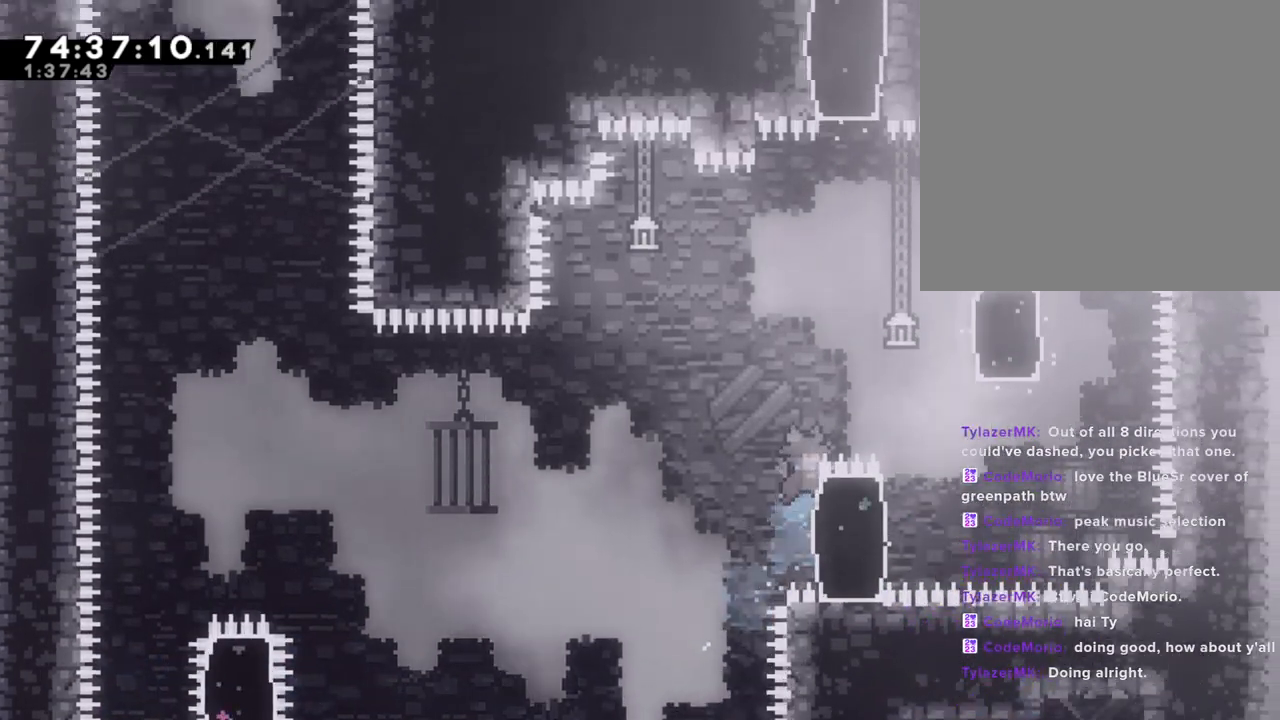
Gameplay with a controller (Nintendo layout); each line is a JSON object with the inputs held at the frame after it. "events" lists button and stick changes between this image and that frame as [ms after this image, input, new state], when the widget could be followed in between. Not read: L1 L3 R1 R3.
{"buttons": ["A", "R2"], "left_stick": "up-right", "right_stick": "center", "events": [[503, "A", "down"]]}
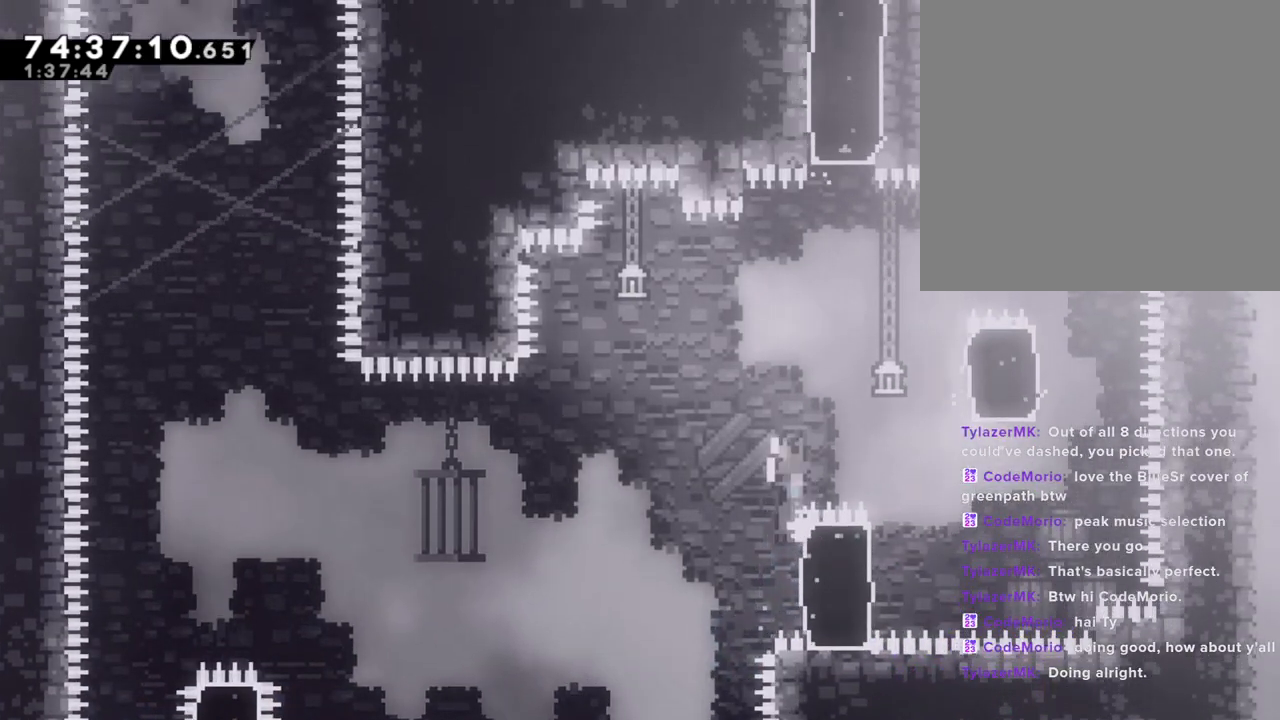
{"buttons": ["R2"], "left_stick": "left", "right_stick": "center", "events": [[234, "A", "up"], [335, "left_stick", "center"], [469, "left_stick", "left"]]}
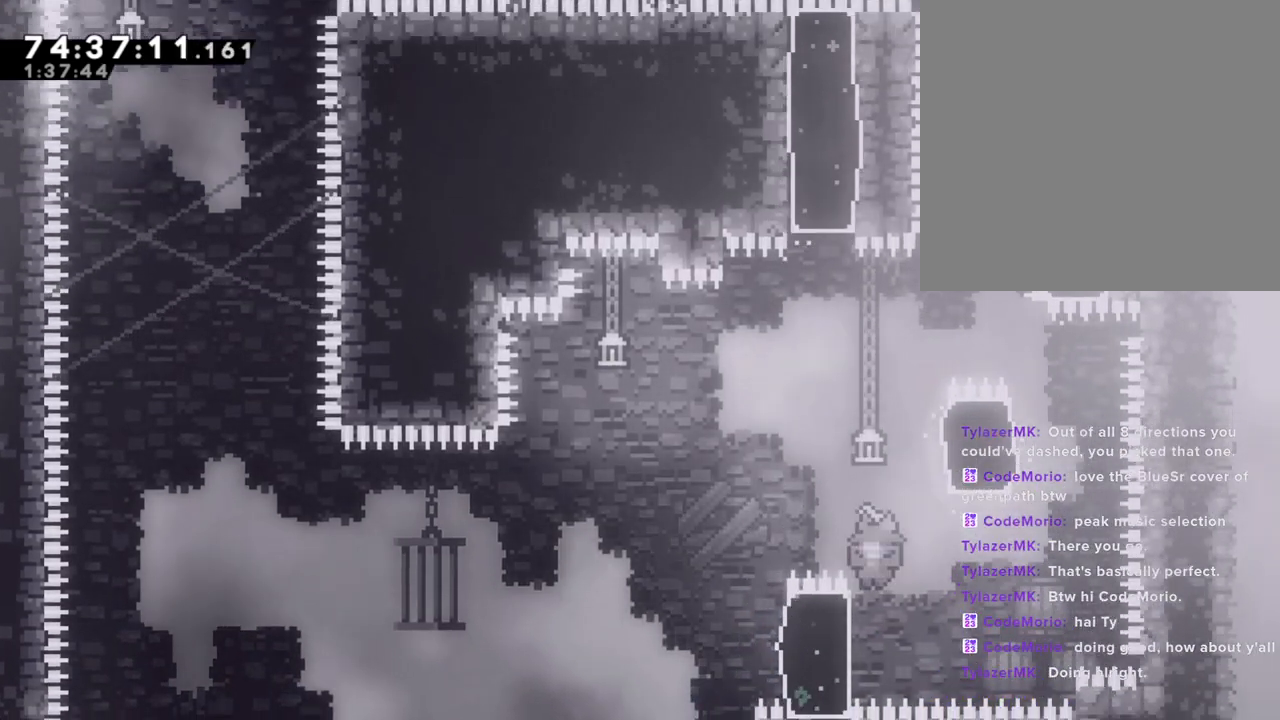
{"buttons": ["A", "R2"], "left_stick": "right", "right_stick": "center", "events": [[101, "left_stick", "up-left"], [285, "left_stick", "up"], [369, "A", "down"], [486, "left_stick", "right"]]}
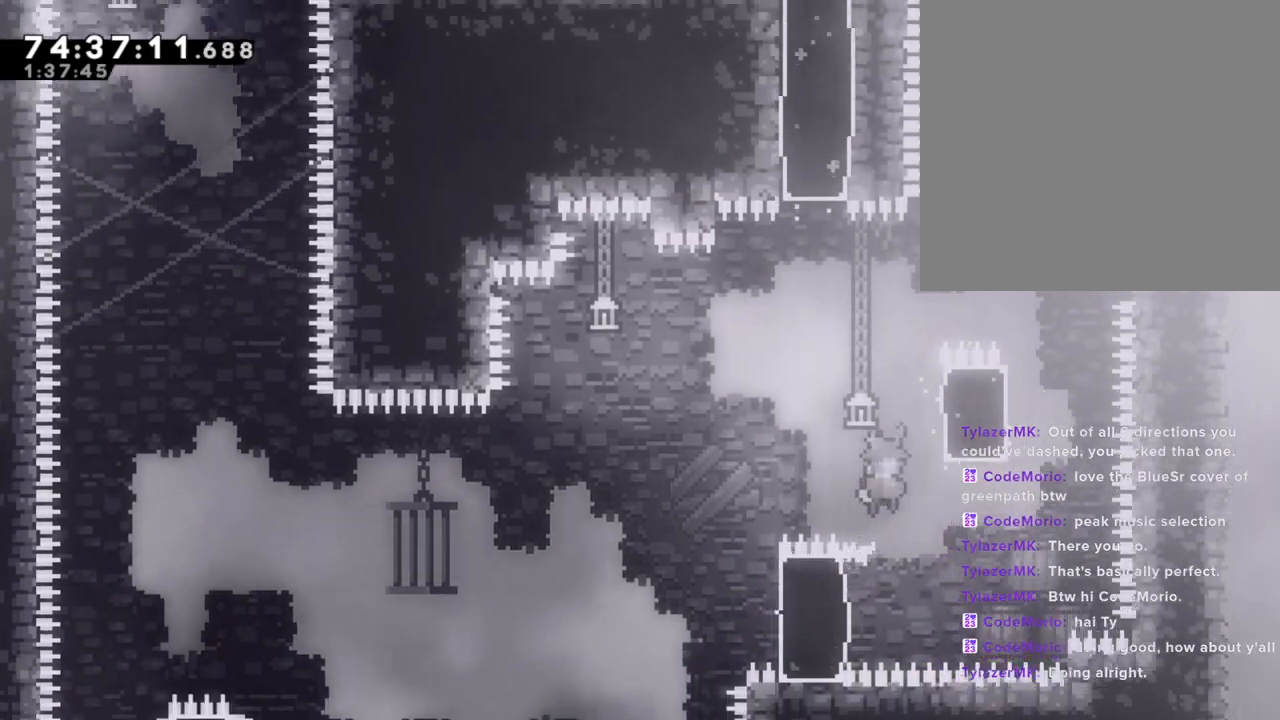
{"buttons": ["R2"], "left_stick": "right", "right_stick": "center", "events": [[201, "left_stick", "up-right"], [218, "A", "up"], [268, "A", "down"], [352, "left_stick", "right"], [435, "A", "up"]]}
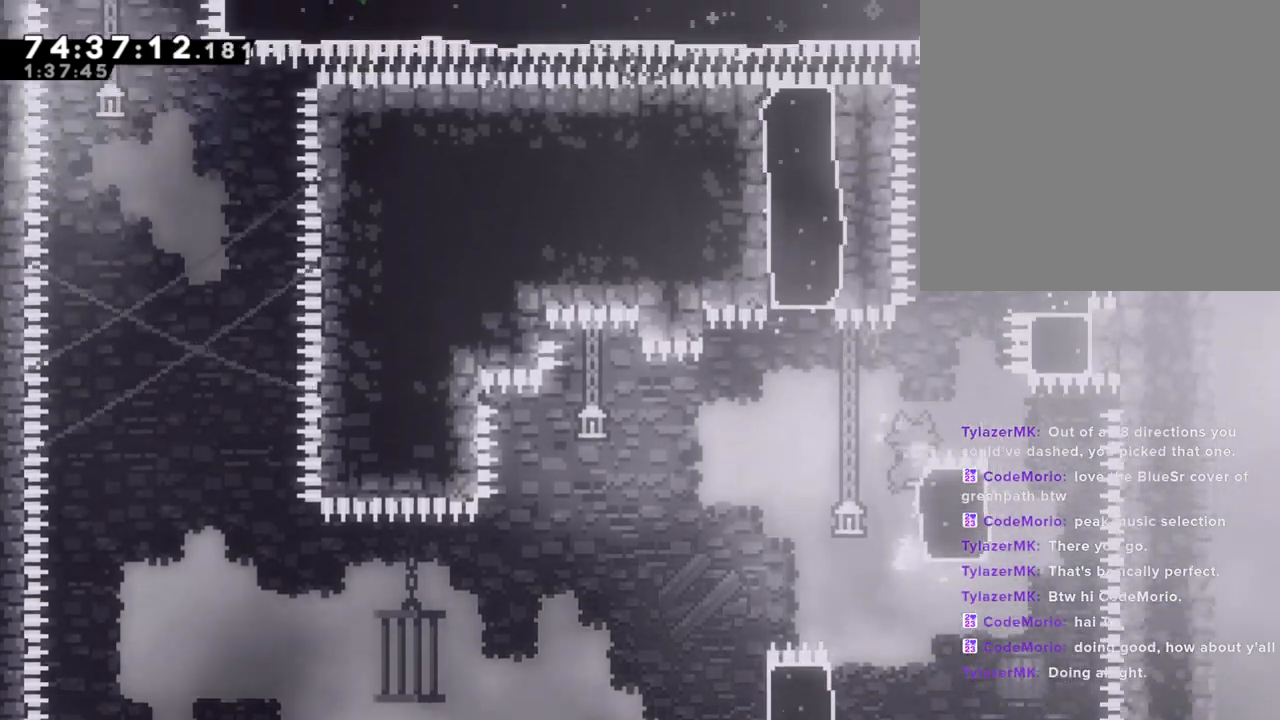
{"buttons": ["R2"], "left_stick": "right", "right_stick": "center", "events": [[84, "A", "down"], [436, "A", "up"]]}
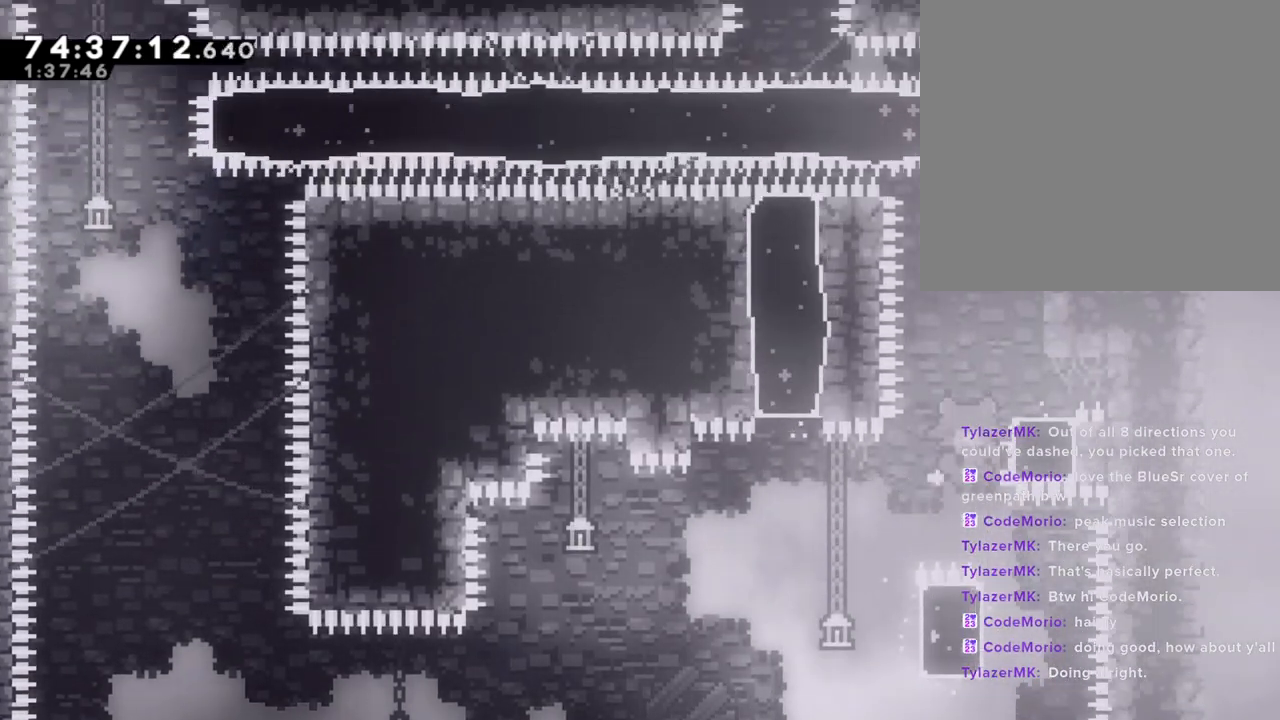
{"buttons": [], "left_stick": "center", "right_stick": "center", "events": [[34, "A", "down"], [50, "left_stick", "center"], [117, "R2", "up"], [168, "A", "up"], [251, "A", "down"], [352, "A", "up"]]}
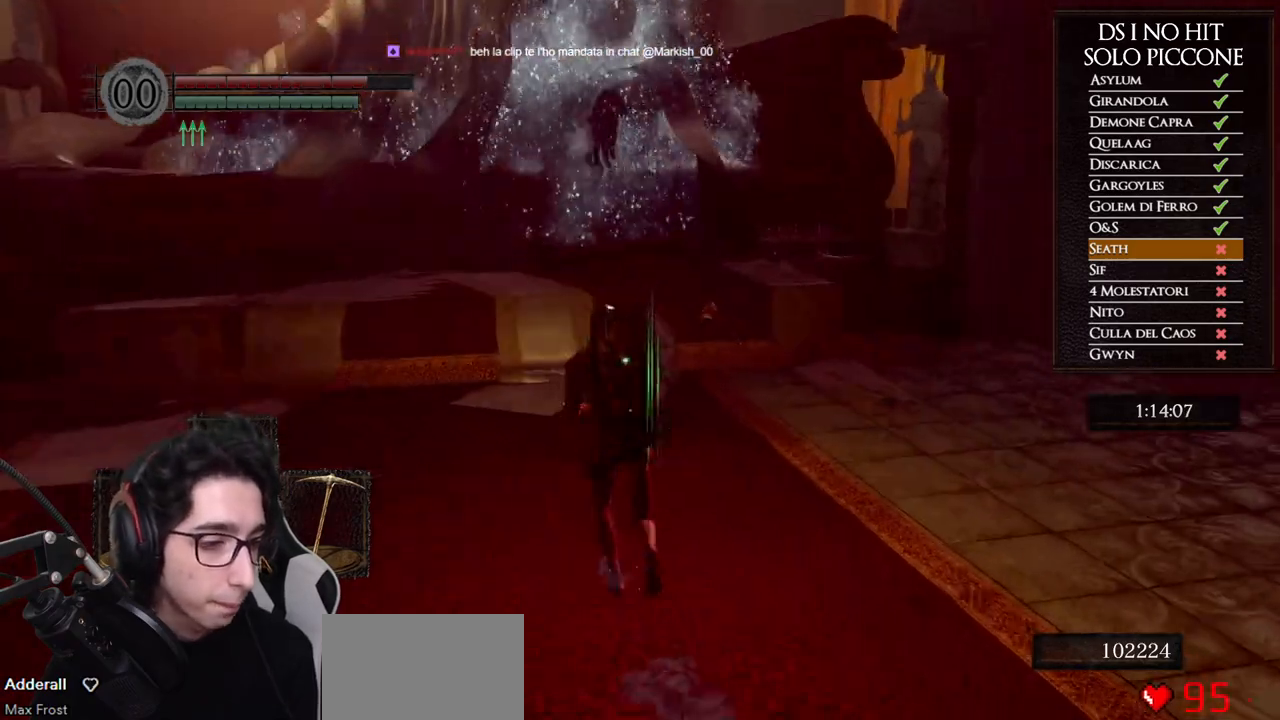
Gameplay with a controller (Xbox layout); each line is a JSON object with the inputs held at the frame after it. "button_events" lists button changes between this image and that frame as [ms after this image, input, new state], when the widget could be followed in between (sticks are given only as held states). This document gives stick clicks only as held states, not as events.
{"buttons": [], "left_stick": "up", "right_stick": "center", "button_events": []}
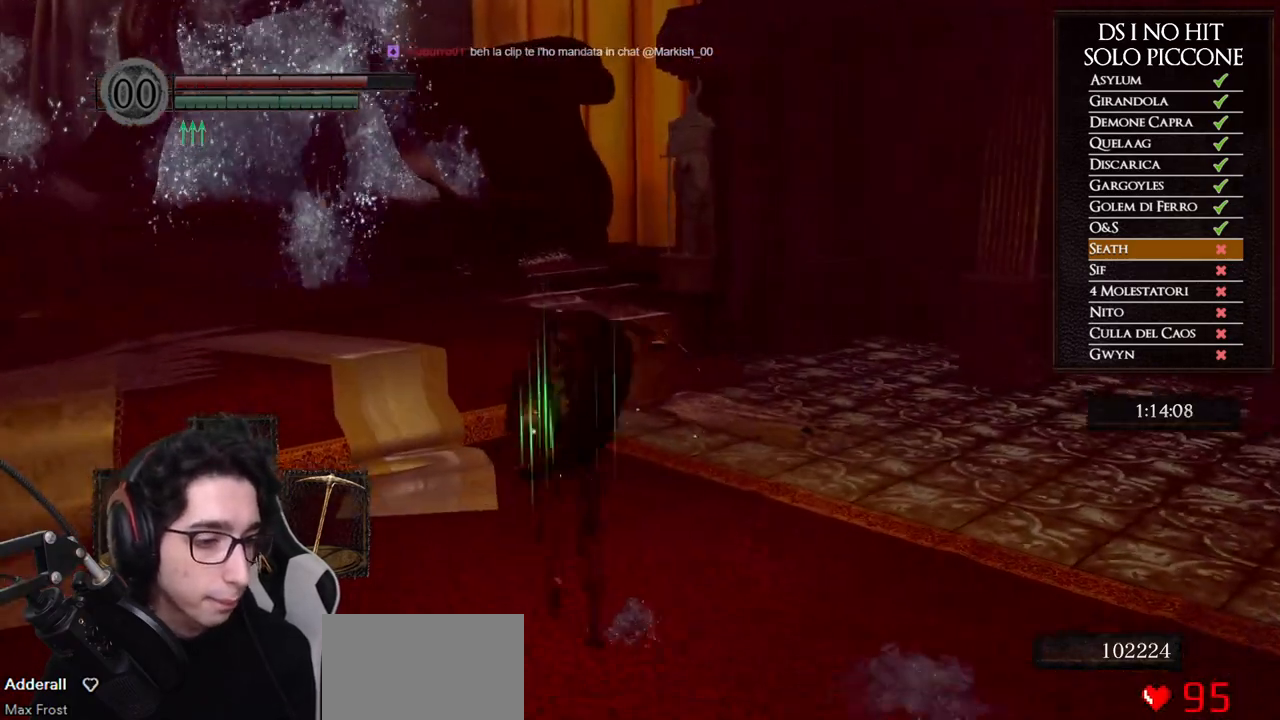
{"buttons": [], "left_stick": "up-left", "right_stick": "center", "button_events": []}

========

Output every line of the records exactly, excluding all pictures.

Gameplay with a controller (Nintendo layout); each line is a JSON object with the inputs held at the frame after it. "events" lists button and stick changes between this image and that frame as [ms after this image, input, new state], when the widget could be followed in between. Not read: L1 L3 R1 R3.
{"buttons": ["A", "R2"], "left_stick": "up-right", "right_stick": "center", "events": [[503, "A", "down"]]}
{"buttons": ["R2"], "left_stick": "left", "right_stick": "center", "events": [[234, "A", "up"], [335, "left_stick", "center"], [469, "left_stick", "left"]]}
{"buttons": ["A", "R2"], "left_stick": "right", "right_stick": "center", "events": [[101, "left_stick", "up-left"], [285, "left_stick", "up"], [369, "A", "down"], [486, "left_stick", "right"]]}
{"buttons": ["R2"], "left_stick": "right", "right_stick": "center", "events": [[201, "left_stick", "up-right"], [218, "A", "up"], [268, "A", "down"], [352, "left_stick", "right"], [435, "A", "up"]]}
{"buttons": ["R2"], "left_stick": "right", "right_stick": "center", "events": [[84, "A", "down"], [436, "A", "up"]]}
{"buttons": [], "left_stick": "center", "right_stick": "center", "events": [[34, "A", "down"], [50, "left_stick", "center"], [117, "R2", "up"], [168, "A", "up"], [251, "A", "down"], [352, "A", "up"]]}
Gameplay with a controller (Xbox layout); each line is a JSON object with the inputs held at the frame after it. "button_events" lists button changes between this image and that frame as [ms after this image, input, new state], when the widget could be followed in between (sticks are given only as held states). This document gives stick clicks only as held states, not as events.
{"buttons": [], "left_stick": "up", "right_stick": "center", "button_events": []}
{"buttons": [], "left_stick": "up-left", "right_stick": "center", "button_events": []}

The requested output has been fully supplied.